Drame d'Epagny: la politique fribourgeoise monte au front
Le parti socialiste fribourgeois a demandé jeudi au canton d'assurer plus de places en maison d'accueil, suite au féminicide d'Epagny.

Le féminicide d’Épagny, qui a coûté la vie à une femme de 39 ans tuée par son mari sur son lieu de travail le 10 avril dernier, fait réagir la classe politique fribourgeoise.
Dans un communiqué publié cette semaine, le parti socialiste fribourgeois appelle le canton à prendre ses responsabilités. Deux élues socialistes, Marie Levrat et Lucie Menétrey, ont déposé un postulat demandant des solutions concrètes pour renforcer la protection des victimes.
Parmi les mesures proposées: le renforcement des structures d’accueil d’urgence, dont le manque criant est pointé du doigt. "La réponse à des féminicides tels que celui d’Epagny ne doit pas être l’insuffisance de financement des prestations si essentielles que celles de la protection des victimes", écrivent les deux élues, rappelant que les maisons d'accueil sont des refuges essentiels pour les femmes en danger.
Une réalité inquiétante
Le postulat souligne une augmentation préoccupante de la demande. En 2023, l’association Solidarité Femmes a enregistré 4'425 nuitées, contre 2'559 en 2000. La pression monte sur l'association, selon elles, puisqu'elle ne peut loger toutes les femmes dans des maisons d'accueil au nombre de chambres limité. En 2024, Solidarité Femmes a même dû héberger 33 femmes et 22 enfants à l'hôtel. Le taux d’occupation moyen des maisons d’urgence dépasse aujourd’hui les 100%, alors qu’il ne devrait pas excéder les 80%.
Le PS fribourgeois demande ainsi au Conseil d’État d’étudier la mise en place d’un quota minimal de places d’accueil d’urgence: une place pour 10'000 habitants, conformément aux recommandations du Conseil de l’Europe.
Le gouvernement fribourgeois a cinq mois pour répondre à cette demande depuis le 24 avril.
Vers une reconnaissance juridique du féminicide?
Le 23 avril, les élus vert’libéraux Catherine Esseiva et Daniel Savary déposaient une motion exigeant la reconnaissance du féminicide comme crime spécifique dans le Code pénal suisse. "Cet événement tragique ne peut être considéré comme un cas isolé. Il s'inscrit dans une tendance persistante de la violence faite aux femmes dans la sphère domestique", affirment-ils dans leur communiqué.
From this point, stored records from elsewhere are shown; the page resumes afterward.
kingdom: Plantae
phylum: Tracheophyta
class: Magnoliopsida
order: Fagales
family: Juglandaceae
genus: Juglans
Les chiffres de l’Office fédéral de la statistique (OFS) leur donnent raison: 26 homicides sur les 45 recensés en 2024 ont été commis dans un cadre domestique. Parmi eux, 19 victimes ont été tuées dans une relation de couple actuelle ou passée, dont 17 étaient des femmes.
À l’heure actuelle, le droit pénal suisse ne reconnaît pas spécifiquement le féminicide. Pour les auteurs de la motion, cette lacune occulte la dimension structurelle de ces crimes et empêche une prise de conscience réelle.
Ils réclament une définition claire qui nomme le féminicide comme l’acte de tuer une femme en raison de son genre, souvent au terme de violences continues exercées par un partenaire ou un ex-compagnon.
Un débat cantonal et fédéral en perspective
Outre la reconnaissance pénale, plusieurs mesures cantonales doivent être encore pensées, d'après les motionnaires, telles que la création d’une unité spécialisée au sein de la police ou l’élargissement du recours aux bracelets électroniques.
Le Conseil d’État devra se prononcer sur la motion des Vert’libéraux d’ici au 23 septembre 2025. Elle sera ensuite soumise au Grand Conseil pour décision.